Contratos sem termo ganham peso
A percentagem de trabalhadores com contrato sem termo aumentou de forma consistente nos últimos anos: 50,7% em 2023, 54,6% em 2024 e 55,8% em 2025. Já os contratos a termo têm vindo a perder expressão. Em 2025, 26,9% dos trabalhadores tinham contratos a termo incerto e 12% contratos a termo certo. Os contratos de prestação de serviços e trabalho temporário representam atualmente cerca de 5% do total. A APCC considera que estes dados reforçam a ideia de um setor “cada vez mais estável e profissionalizado”.
Também a rotatividade estabilizou nos 23,5%, bastante abaixo dos valores historicamente associados aos contact centers. O absentismo, embora tenha aumentado ligeiramente face a 2024, mantém-se abaixo dos níveis de anos anteriores, fixando-se nos 8,3%.

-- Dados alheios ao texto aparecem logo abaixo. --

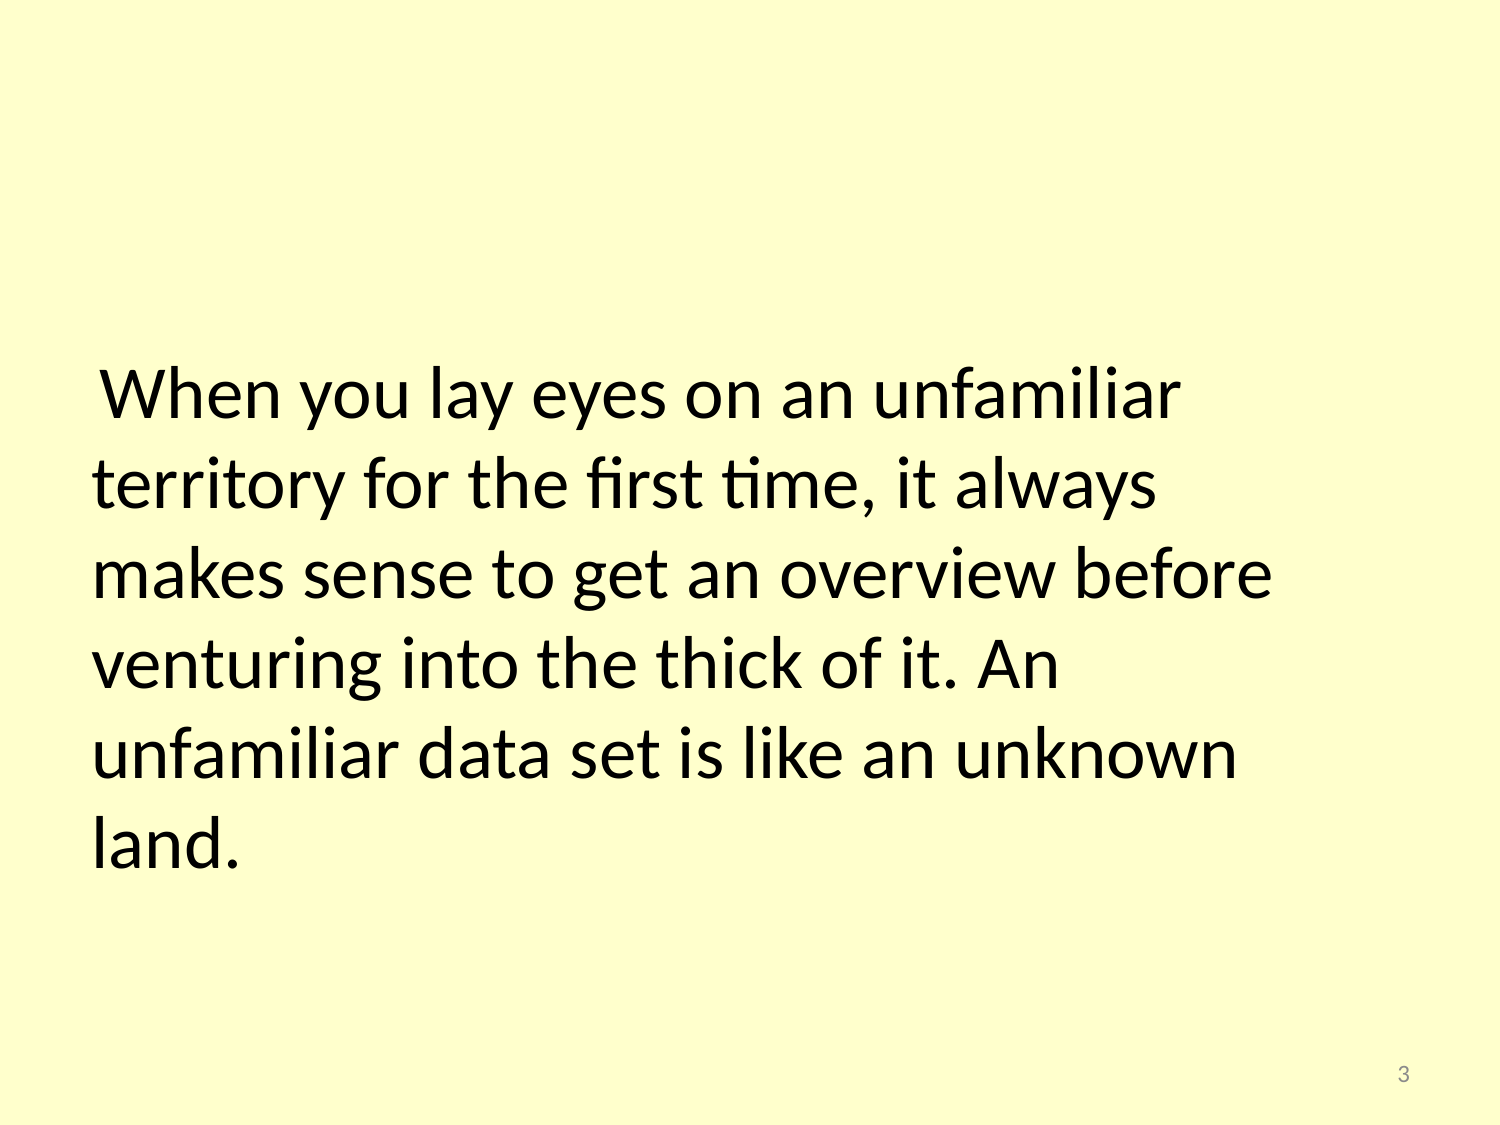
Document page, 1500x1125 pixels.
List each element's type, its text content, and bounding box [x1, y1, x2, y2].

Ao nível da organização do trabalho, o modelo híbrido tornou-se dominante nos contact centers portugueses. O estudo faz notar que as empresas têm vindo a reduzir tanto os modelos totalmente presenciais como os totalmente remotos, privilegiando formatos mistos que combinam trabalho presencial e remoto.
A satisfação dos trabalhadores continua igualmente elevada. O índice global passou de 77% em 2024 para 78% em 2025.
Trabalhadores mais qualificados
O retrato traçado pela APCC mostra ainda um aumento significativo das qualificações académicas no setor. Quase metade dos trabalhadores (49,8%) tinha o ensino secundário completo em 2025, enquanto cerca de um terço já possuía ensino superior concluído.
A frequência do ensino superior tem vindo também a aumentar de forma consistente. Em 2023 representava 7,5%, passando para 9,9% em 2024 e atingindo 16,3% em 2025. Segundo o estudo, este crescimento reflete uma mudança gradual no perfil dos profissionais que entram no setor, acompanhando a maior exigência técnica e tecnológica das operações.
As mulheres continuam em maioria nos contact centers, incluindo em funções de liderança e chefia. Lisboa mantém-se como principal polo do setor, concentrando cerca de 60% dos trabalhadores abrangidos pelo estudo.
IA acelera transformação do setor
O estudo identifica 2025 como um ano de viragem para os contact centers, marcado pelo reforço da aposta em inteligência artificial. De acordo com a APCC, as empresas estão a utilizar tecnologia associada a IA sobretudo em duas frentes: melhoria da relação com o cliente e ganhos de eficiência operacional.
Ainda assim, a integração de sistemas continua a ser o principal desafio identificado pelas empresas, apontado por 67% das organizações inquiridas, embora este valor tenha vindo a diminuir. Custos de implementação, segurança e privacidade continuam igualmente entre as principais preocupações.